### What to work on
Reproduce the text lines of each row below verbatim, omitting the pictures.
— Start —
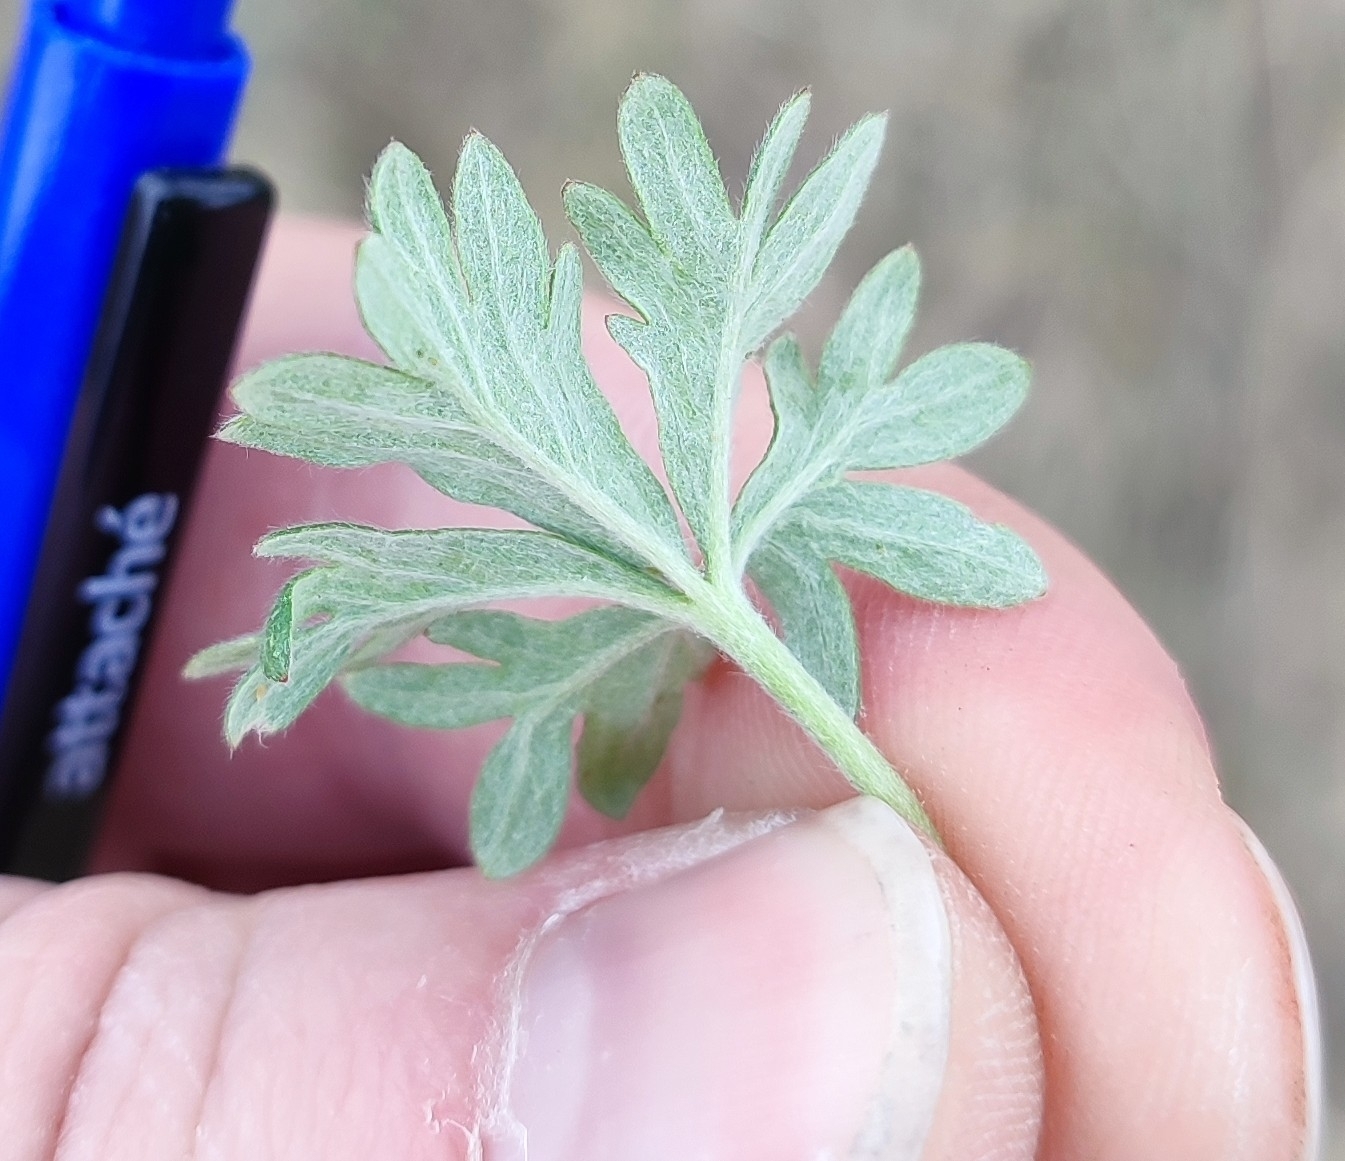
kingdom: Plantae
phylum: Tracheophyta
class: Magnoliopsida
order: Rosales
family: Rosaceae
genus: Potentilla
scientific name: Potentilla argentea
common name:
— End —
### Solution for this exercise
kingdom: Plantae
phylum: Tracheophyta
class: Magnoliopsida
order: Rosales
family: Rosaceae
genus: Potentilla
scientific name: Potentilla argentea
common name:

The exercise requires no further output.